** SUPPLIED ENTRIES **
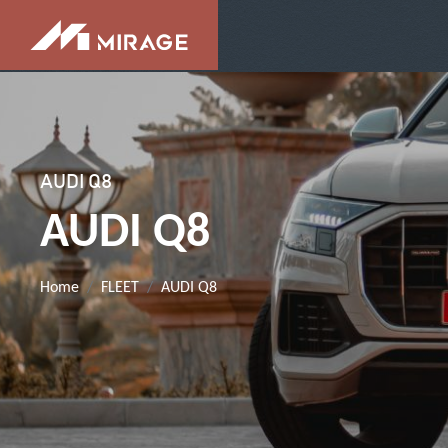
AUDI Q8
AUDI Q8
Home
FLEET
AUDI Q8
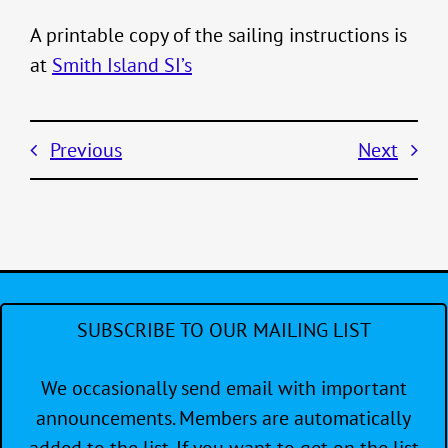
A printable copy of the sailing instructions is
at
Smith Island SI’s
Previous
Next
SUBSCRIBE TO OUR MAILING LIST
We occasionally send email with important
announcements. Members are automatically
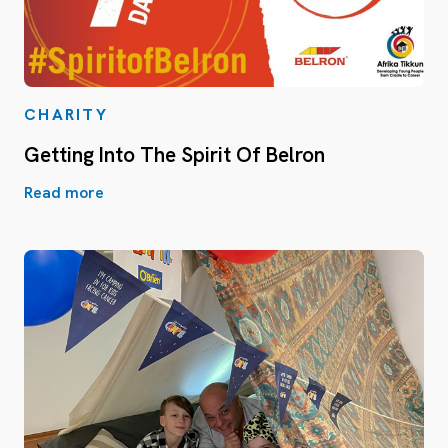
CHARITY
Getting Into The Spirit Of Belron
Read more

** INSTRUCTIONS FOR THE TASK **
Reproduce the lines above verbatim, omitting the pictures.

** EXERCISE RESULT **
AUDI Q8
AUDI Q8
Home
FLEET
AUDI Q8
A printable copy of the sailing instructions is
at
Smith Island SI’s
Previous
Next
SUBSCRIBE TO OUR MAILING LIST
We occasionally send email with important
announcements. Members are automatically
CHARITY
Getting Into The Spirit Of Belron
Read more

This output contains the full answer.